India is tied with Thailand in 49th place this year on the scores of internet availability (77th position globally), affordability (20th spot), relevance (49th position) and readiness (29th) categories.
“India’s glaring underperformance in the availability pillar is, in large part, the reason for its placement, and this weak performance is owed to low internet usage and quality and widening gender gap in mobile phone and internet access in the country,” the Facebook said in the ‘Inclusive Internet Index’ report.
India is set to reach one billion internet users by 2025. There were over 687.6 million internet users in India in 2020.
The Facebook ‘Inclusive Internet Index’ looked at 120 countries, representing 98 per cent of global GDP and 96 per cent of global population.
Nearly 70 per cent of people around the world believed that their increased internet usage in all aspects of life signified a “new normal” that will continue indefinitely in the future.
“Only 3 per cent said that no aspect of their lives had seen a dramatic shift online.

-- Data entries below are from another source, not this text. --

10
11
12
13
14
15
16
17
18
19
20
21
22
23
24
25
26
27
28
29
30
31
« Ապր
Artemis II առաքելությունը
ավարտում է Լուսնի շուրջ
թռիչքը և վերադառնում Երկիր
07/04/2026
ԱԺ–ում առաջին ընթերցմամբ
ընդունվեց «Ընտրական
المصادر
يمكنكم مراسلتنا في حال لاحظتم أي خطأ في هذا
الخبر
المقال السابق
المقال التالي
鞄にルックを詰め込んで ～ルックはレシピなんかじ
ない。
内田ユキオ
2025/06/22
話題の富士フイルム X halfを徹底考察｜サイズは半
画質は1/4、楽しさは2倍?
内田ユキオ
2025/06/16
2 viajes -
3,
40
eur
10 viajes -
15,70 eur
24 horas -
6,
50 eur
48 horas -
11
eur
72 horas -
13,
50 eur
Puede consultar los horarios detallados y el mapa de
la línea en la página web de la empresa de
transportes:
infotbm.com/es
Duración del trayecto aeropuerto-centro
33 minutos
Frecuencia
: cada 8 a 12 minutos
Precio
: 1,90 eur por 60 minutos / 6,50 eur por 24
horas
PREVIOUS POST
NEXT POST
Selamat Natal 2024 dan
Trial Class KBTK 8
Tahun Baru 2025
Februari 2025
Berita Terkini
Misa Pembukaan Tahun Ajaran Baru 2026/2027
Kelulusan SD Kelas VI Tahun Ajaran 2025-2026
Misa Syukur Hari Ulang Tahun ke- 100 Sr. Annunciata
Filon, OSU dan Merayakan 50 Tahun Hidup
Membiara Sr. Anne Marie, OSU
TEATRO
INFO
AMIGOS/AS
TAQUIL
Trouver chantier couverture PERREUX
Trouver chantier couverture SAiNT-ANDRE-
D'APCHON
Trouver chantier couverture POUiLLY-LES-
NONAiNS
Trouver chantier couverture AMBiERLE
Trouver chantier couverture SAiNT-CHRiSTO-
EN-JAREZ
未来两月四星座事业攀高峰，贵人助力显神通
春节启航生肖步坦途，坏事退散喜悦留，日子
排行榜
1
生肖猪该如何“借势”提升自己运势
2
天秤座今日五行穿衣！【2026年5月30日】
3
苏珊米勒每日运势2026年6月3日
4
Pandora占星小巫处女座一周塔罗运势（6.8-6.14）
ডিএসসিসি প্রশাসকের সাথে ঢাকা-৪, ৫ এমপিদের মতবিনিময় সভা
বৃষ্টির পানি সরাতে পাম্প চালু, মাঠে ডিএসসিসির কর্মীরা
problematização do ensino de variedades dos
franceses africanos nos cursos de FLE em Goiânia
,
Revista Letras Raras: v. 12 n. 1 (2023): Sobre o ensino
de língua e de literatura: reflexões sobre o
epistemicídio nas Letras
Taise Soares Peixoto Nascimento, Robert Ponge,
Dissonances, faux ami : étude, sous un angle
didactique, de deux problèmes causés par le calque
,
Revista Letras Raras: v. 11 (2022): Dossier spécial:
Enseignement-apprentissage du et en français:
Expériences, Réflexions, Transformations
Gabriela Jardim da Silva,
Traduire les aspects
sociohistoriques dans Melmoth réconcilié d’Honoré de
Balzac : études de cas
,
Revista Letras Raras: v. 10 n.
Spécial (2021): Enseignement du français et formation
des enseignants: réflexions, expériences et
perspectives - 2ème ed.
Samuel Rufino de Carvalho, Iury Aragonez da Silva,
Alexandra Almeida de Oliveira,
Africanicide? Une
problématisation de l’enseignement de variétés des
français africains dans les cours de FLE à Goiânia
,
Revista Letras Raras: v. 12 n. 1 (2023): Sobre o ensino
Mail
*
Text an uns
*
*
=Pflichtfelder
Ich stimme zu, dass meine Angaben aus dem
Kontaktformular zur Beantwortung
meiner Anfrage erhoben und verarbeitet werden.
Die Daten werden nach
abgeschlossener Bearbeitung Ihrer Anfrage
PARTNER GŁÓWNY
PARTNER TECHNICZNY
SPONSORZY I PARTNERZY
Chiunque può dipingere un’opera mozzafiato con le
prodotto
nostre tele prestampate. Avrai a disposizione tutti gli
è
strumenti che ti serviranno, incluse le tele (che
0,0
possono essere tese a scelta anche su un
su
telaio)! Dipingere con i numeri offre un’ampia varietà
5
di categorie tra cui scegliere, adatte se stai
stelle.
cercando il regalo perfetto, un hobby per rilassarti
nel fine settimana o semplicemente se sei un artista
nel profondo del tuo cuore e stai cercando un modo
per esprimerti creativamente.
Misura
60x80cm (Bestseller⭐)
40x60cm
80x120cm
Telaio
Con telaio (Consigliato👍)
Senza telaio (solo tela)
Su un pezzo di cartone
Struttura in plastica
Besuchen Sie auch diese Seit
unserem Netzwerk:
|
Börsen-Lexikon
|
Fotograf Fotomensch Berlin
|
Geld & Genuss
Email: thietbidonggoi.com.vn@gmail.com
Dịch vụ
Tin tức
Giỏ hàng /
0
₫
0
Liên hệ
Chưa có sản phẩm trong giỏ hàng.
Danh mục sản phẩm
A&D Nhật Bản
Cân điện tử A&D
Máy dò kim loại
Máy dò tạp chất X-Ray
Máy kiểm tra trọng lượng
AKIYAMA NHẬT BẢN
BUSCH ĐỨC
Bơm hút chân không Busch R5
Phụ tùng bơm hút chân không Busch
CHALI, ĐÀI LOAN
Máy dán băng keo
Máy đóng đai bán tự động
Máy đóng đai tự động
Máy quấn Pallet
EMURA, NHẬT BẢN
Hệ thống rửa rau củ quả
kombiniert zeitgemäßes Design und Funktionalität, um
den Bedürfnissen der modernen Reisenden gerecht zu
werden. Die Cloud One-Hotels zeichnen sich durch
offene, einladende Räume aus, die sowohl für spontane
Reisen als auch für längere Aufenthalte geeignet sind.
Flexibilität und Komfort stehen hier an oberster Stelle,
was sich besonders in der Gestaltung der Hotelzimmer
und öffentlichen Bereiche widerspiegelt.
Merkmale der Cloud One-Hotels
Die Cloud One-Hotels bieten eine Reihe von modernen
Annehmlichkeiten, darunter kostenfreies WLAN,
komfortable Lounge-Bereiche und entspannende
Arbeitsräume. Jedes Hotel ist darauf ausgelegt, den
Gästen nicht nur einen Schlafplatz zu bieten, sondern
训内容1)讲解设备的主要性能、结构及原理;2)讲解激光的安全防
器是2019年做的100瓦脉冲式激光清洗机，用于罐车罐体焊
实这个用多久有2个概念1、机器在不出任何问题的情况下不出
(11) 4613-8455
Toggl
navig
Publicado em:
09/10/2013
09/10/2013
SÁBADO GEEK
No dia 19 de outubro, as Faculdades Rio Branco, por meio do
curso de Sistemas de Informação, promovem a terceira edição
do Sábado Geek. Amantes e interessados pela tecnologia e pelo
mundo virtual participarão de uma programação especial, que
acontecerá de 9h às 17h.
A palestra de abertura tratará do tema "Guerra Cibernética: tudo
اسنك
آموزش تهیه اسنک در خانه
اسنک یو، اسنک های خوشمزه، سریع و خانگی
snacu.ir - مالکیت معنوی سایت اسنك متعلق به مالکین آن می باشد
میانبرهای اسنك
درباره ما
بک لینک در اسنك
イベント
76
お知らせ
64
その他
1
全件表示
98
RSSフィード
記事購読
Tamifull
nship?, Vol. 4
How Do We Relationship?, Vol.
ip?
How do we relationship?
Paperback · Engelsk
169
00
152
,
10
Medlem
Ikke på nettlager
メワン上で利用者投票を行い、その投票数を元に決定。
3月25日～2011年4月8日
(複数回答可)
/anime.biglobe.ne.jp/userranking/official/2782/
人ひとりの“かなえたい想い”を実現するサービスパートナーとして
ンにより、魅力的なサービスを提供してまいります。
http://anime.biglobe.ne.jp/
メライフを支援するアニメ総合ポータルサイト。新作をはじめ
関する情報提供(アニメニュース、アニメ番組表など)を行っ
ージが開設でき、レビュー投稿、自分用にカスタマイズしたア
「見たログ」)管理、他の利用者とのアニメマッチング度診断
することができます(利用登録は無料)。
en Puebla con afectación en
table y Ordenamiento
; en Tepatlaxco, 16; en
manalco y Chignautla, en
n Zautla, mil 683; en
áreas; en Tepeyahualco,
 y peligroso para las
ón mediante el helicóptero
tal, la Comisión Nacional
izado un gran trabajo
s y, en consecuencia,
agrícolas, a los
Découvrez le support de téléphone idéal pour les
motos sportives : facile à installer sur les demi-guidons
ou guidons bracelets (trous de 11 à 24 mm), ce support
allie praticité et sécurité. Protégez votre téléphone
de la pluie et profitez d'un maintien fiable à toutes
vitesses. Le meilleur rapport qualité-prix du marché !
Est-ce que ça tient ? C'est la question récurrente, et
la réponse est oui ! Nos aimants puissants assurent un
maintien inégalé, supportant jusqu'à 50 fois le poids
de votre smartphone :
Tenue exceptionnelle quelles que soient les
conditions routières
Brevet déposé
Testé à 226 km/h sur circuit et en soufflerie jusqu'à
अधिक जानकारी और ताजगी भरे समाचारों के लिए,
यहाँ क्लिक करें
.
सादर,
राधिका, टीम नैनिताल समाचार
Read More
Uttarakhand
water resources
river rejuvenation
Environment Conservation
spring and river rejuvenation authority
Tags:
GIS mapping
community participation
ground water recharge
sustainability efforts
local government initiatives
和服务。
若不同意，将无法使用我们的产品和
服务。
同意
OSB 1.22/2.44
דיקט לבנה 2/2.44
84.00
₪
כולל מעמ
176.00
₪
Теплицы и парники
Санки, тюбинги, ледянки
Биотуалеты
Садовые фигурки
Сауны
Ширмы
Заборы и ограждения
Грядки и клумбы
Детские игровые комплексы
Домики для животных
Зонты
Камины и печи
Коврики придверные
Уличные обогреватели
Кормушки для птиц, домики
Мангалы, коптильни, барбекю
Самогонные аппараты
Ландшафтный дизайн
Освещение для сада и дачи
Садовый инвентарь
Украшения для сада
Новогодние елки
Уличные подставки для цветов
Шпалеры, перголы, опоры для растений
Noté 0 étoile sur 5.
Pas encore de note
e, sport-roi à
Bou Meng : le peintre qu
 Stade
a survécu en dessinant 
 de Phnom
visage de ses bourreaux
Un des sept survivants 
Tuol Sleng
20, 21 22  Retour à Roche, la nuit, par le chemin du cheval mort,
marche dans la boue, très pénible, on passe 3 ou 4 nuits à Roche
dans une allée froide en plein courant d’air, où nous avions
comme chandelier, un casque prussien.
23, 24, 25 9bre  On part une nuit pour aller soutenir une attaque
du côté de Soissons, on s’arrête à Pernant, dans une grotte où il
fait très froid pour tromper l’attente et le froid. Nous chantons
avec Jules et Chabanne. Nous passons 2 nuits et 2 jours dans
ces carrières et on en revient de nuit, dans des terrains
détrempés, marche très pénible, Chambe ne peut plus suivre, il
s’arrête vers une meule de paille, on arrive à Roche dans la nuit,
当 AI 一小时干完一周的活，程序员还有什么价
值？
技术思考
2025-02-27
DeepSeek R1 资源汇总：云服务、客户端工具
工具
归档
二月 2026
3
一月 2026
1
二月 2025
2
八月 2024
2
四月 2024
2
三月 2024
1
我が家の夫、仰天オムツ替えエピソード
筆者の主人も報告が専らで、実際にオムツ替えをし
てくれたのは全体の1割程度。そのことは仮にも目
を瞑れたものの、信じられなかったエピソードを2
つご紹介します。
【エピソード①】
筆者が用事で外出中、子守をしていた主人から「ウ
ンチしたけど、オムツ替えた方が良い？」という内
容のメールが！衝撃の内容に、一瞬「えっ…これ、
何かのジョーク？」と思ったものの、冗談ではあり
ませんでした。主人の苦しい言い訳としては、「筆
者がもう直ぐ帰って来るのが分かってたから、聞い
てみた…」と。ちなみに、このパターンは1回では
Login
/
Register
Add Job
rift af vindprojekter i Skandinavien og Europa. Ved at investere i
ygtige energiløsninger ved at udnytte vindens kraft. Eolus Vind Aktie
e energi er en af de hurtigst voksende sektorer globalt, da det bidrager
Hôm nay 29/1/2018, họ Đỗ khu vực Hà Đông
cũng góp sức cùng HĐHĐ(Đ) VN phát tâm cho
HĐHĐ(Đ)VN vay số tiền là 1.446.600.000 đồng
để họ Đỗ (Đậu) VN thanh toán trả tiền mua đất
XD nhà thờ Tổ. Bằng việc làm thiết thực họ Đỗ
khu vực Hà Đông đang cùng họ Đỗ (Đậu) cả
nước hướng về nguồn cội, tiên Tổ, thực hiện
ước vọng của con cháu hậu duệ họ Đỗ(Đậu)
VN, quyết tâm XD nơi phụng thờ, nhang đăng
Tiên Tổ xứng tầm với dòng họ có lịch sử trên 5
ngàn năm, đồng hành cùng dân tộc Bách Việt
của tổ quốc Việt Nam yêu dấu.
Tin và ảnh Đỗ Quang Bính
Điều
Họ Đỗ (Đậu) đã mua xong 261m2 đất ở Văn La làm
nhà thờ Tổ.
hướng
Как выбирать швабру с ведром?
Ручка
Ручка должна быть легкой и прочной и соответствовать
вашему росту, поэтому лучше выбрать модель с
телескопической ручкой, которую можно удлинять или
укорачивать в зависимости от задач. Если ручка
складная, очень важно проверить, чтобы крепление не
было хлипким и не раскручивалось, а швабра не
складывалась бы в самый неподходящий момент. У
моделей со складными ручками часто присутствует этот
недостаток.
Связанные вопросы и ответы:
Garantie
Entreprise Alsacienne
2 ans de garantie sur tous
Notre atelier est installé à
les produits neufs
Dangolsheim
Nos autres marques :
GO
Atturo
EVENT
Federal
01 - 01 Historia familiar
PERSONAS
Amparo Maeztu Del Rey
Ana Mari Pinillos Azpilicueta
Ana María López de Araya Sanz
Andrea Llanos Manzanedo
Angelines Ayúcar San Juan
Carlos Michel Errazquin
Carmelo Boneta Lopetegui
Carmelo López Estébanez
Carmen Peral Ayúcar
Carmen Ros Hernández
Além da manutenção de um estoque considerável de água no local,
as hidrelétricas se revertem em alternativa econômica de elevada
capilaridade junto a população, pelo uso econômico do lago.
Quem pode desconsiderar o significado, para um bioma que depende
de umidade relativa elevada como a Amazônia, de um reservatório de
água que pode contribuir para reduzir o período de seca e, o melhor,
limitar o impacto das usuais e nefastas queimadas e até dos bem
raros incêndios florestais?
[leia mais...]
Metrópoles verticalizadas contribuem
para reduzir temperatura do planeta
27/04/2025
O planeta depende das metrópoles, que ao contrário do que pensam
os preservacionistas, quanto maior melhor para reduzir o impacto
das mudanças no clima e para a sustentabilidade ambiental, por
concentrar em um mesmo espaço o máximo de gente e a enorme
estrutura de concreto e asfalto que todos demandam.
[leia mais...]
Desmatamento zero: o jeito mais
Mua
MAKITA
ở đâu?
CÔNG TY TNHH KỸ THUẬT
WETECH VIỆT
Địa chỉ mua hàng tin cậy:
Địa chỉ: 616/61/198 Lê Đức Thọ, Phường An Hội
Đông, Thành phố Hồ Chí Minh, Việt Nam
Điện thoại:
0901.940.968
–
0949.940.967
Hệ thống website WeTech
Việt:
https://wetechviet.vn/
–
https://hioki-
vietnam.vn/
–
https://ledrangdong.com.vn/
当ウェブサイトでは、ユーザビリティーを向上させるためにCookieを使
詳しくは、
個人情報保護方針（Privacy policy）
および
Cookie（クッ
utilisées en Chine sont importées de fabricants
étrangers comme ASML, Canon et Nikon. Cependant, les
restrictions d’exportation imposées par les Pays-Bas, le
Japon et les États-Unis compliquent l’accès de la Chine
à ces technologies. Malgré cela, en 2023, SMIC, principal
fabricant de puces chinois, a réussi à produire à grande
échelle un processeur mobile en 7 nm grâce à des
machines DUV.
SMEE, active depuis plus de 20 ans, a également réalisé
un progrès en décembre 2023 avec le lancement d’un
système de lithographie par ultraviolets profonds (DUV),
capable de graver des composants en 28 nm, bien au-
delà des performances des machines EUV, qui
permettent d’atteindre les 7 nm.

Unable to meet in person, those under the most stringent lockdowns relied on the internet for nearly every conceivable activity, including forging human connections,” the study showed.
The majority of countries (77 out of 120) saw improvements in internet inclusion overall, in part because of increased availability.
“However, the gap in availability is closing at an unacceptably slow rate, and other challenges are moving to the forefront, such as how many people are actually using the internet when it is available,” the Facebook-EIU study said.
People in low-income and lower-middle-income countries relied on online education during the pandemic more than those in wealthier countries and predicted that they will continue to use online channels for education even after the pandemic has subsided.
“Yet schoolchildren in low- and lower-middle-income countries lost nearly 16 weeks of schooling by October 2020 due to the pandemic and significantly lower internet access and adoption, compared with only six weeks of loss in high-income countries,” the report lamented.